This post is hard for me to write. Although I’m pretty open about my emotions, struggles, etc., we have a rule in our home that you don’t talk about “the parts of your body that are covered by your bathing suit” with strangers, and that’s a rule that I pretty much stick to myself as well!
You may be wondering why — if I’m so uncomfortable with having this conversation in public — I’m still posting about it.
Well, it all started 5 years or so ago. I was an active member of the Sonlight homeschooling forums, and there were a fair number of crunchy members in that community. Every once in a while, the topic of alternative feminine care products would come up and someone would talk about how much they loved the DivaCup.
I was intrigued, but I pretty much just moved on each time, for a number of reasons. One was the cost. I just couldn’t see spending $25-30 for something I might not even like (further evidence of my cheapness). The other was that, quite frankly, it sounded messy.
I couldn’t wrap my head around using a menstrual cup, and since I was pretty much pregnant or nursing for 7 years, it wasn’t like I was spending too much time worrying about my monthly cycle anyway.
Last fall our weaned our youngest daughter, and at this point we’re pretty much done having babies, so I began thinking about it a lot more.
Not only was I counting the cost of every tampon I used, but I couldn’t stand the thought of flushing them into our septic system or throwing them in the trash. We’re trying to reduce the amount of waste we produce, and since I knew there was a no-waste alternative, I really felt guilty every time.
So what are the alternatives to traditional feminine care products? There are a couple…
The first alternative to disposable feminine care products is reusable cloth pads.
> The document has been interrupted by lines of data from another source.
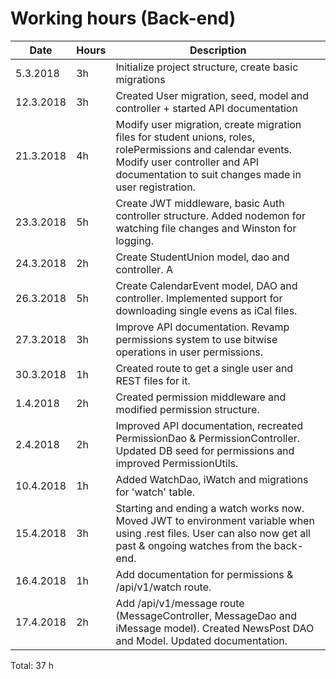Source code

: # Working hours (Back-end)

| Date      | Hours | Description                                                                                                                                                                                           |
| --------- | ----- | ----------------------------------------------------------------------------------------------------------------------------------------------------------------------------------------------------- |
| 5.3.2018  | 3h    | Initialize project structure, create basic migrations                                                                                                                                                 |
| 12.3.2018 | 3h    | Created User migration, seed, model and controller + started API documentation                                                                                                                        |
| 21.3.2018 | 4h    | Modify user migration, create migration files for student unions, roles, rolePermissions and calendar events. Modify user controller and API documentation to suit changes made in user registration. |
| 23.3.2018 | 5h    | Create JWT middleware, basic Auth controller structure. Added nodemon for watching file changes and Winston for logging.                                                                              |
| 24.3.2018 | 2h    | Create StudentUnion model, dao and controller. A                                                                                                                                                      | dded API documentation for student union route and created some REST files for testing the StudentUnion endpoint. |
| 26.3.2018 | 5h    | Create CalendarEvent model, DAO and controller. Implemented support for downloading single evens as iCal files.                                                                                       |
| 27.3.2018 | 3h    | Improve API documentation. Revamp permissions system to use bitwise operations in user permissions.                                                                                                   |
| 30.3.2018 | 1h    | Created route to get a single user and REST files for it.                                                                                                                                             |
| 1.4.2018  | 2h    | Created permission middleware and modified permission structure.                                                                                                                                      |
| 2.4.2018  | 2h    | Improved API documentation, recreated PermissionDao & PermissionController. Updated DB seed for permissions and improved PermissionUtils.                                                             |
| 10.4.2018 | 1h | Added WatchDao, iWatch and migrations for 'watch' table. |
| 15.4.2018 | 3h | Starting and ending a watch works now. Moved JWT to environment variable when using .rest files. User can also now get all past & ongoing watches from the back-end. |
| 16.4.2018 | 1h | Add documentation for permissions & /api/v1/watch route. |
| 17.4.2018 | 2h | Add /api/v1/message route (MessageController, MessageDao and iMessage model). Created NewsPost DAO and Model. Updated documentation. |

Total: 37 h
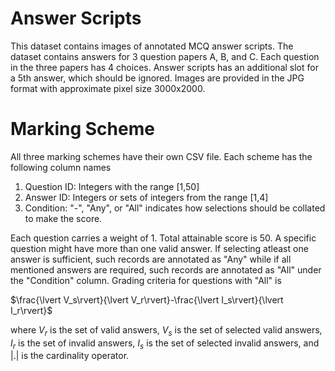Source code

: # Answer Scripts

This dataset contains images of annotated MCQ answer scripts. The dataset contains answers for 3 question papers A, B, and C. Each question in the three papers has 4 choices. Answer scripts has an additional slot for a 5th answer, which should be ignored. Images are provided in the JPG format with approximate pixel size 3000x2000.

# Marking Scheme

All three marking schemes have their own CSV file. Each scheme has the following column names

1. Question ID: Integers with the range [1,50]
2. Answer ID: Integers or sets of integers from the range [1,4]
3. Condition: "-", "Any", or "All" indicates how selections should be collated to make the score.

Each question carries a weight of 1. Total attainable score is 50. A specific question might have more than one valid answer. If selecting atleast one answer is sufficient, such records are annotated as "Any" while if all mentioned answers are required, such records are annotated as "All" under the "Condition" column. Grading criteria for questions with "All" is

$\frac{\lvert V_s\rvert}{\lvert V_r\rvert}-\frac{\lvert I_s\rvert}{\lvert I_r\rvert}$

where $V_r$ is the set of valid answers, $V_s$ is the set of selected valid answers, $I_r$ is the set of invalid answers, $I_s$ is the set of selected invalid answers, and $\lvert .\rvert$ is the cardinality operator.

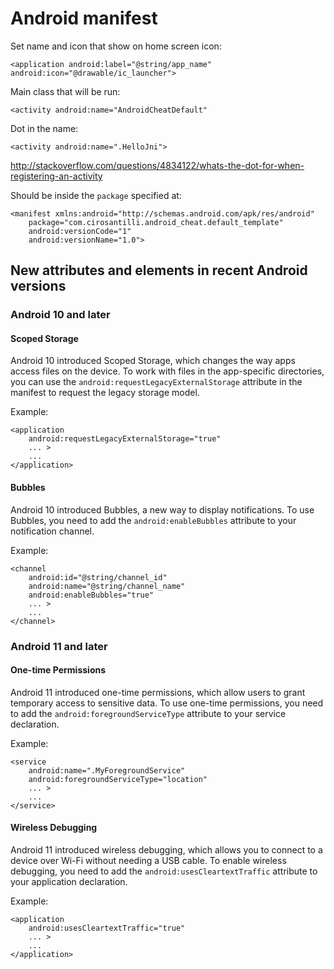 # Android manifest

Set name and icon that show on home screen icon:

    <application android:label="@string/app_name" android:icon="@drawable/ic_launcher">

Main class that will be run:

    <activity android:name="AndroidCheatDefault"

Dot in the name:

    <activity android:name=".HelloJni">

<http://stackoverflow.com/questions/4834122/whats-the-dot-for-when-registering-an-activity>

Should be inside the `package` specified at:

    <manifest xmlns:android="http://schemas.android.com/apk/res/android"
        package="com.cirosantilli.android_cheat.default_template"
        android:versionCode="1"
        android:versionName="1.0">

## New attributes and elements in recent Android versions

### Android 10 and later

#### Scoped Storage

Android 10 introduced Scoped Storage, which changes the way apps access files on the device. To work with files in the app-specific directories, you can use the `android:requestLegacyExternalStorage` attribute in the manifest to request the legacy storage model.

Example:

    <application
        android:requestLegacyExternalStorage="true"
        ... >
        ...
    </application>

#### Bubbles

Android 10 introduced Bubbles, a new way to display notifications. To use Bubbles, you need to add the `android:enableBubbles` attribute to your notification channel.

Example:

    <channel
        android:id="@string/channel_id"
        android:name="@string/channel_name"
        android:enableBubbles="true"
        ... >
        ...
    </channel>

### Android 11 and later

#### One-time Permissions

Android 11 introduced one-time permissions, which allow users to grant temporary access to sensitive data. To use one-time permissions, you need to add the `android:foregroundServiceType` attribute to your service declaration.

Example:

    <service
        android:name=".MyForegroundService"
        android:foregroundServiceType="location"
        ... >
        ...
    </service>

#### Wireless Debugging

Android 11 introduced wireless debugging, which allows you to connect to a device over Wi-Fi without needing a USB cable. To enable wireless debugging, you need to add the `android:usesCleartextTraffic` attribute to your application declaration.

Example:

    <application
        android:usesCleartextTraffic="true"
        ... >
        ...
    </application>
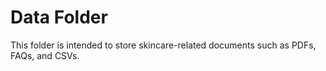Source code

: # Data Folder

This folder is intended to store skincare-related documents such as PDFs, FAQs, and CSVs.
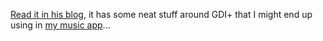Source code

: [Read it in his blog](http://addressof.com/blog/posts/282.aspx), it has some neat stuff around GDI+ that I might end up using in [my music app](http://www.duncanmackenzie.net/musicxp)...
For families who cloth diaper anyway, it’s super easy to add cloth pads to your diaper pail, but even families without babies find that it’s easy to launder reusable cloth pads. You can purchase them from a variety of sources, including Etsy, or make your own. Cloth pads are less expensive, produce less waste and contain fewer chemicals than their disposable counterparts. Many people report less odor and fewer skin rashes when compared with disposable pads as well.
Cloth rags and pads have been used throughout the history of humankind, so it could be argued that this is simplest and most natural way to go.
I have a set of cloth pads that I purchased after the birth of our third daughter, but I don’t really like using menstrual pads in general, so I haven’t used them too much other than for postpartum bleeding.
On the other hand, the DivaCup, which I had heard so much about from various online friends, is a menstrual cup that is inserted like a tampon but actually catches — rather than absorbs — menstrual blood. You can then empty the cup, wash it and reinsert it, eliminating the waste.
I finally gave in a bought a DivaCup a few months ago(now more than a year ago), and to say I’m an enthusiastic customer is an understatement. I truly regret waiting this long to purchase it because it has made my monthly menstruation so much, well, simpler.
Here are just a few of the benefits:
- No leakage. Once I figured out how to properly insert it and make sure it formed a proper seal, I have not experienced any leakage. At all.
- There’s no more trying to figure out the best size tampon to use for my current flow. I use the same DivaCup throughout my entire cycle.
- I don’t have to find a bathroom every 4-6 hours to change my tampon. The DivaCup should be emptied once every 12 hours. First thing in the morning and evening are both extremely convenient times to do it.
- There is no odor. According to the DivaCup website, menstrual odor is caused by the oxidation of blood. Because the cup catches the menstrual flow within a tight seal, there is literally no odor at all.
- There is no mess. I know it’s hard to believe, but there is truly no mess once you get the hang of it (which for me took only a few tries). There’s no blood on the outside of the cup, so you dump it, wash it and reinsert it. Of course you still need to wash your hands both before and after, but it’s not a messy process at all.
- It’s a green AND frugal alternative. DivaCup recommends replacing your cup once a year (or so…) depending on usage and wear, but that’s certainly much less waste than using dozens of tampons a month. $20-25 is nothing compared to the cost of menstrual products. And you also eliminate the need to store additional supplies. (I have yet to replace mine. It still works just as well as when I purchased it, and I don’t see any indication that it needs to be replaced.)
I don’t exactly look forward to my period each month, but I don’t dread it anymore either!
Have you tried alternatives to disposable feminine care products? If not, what’s holding you back?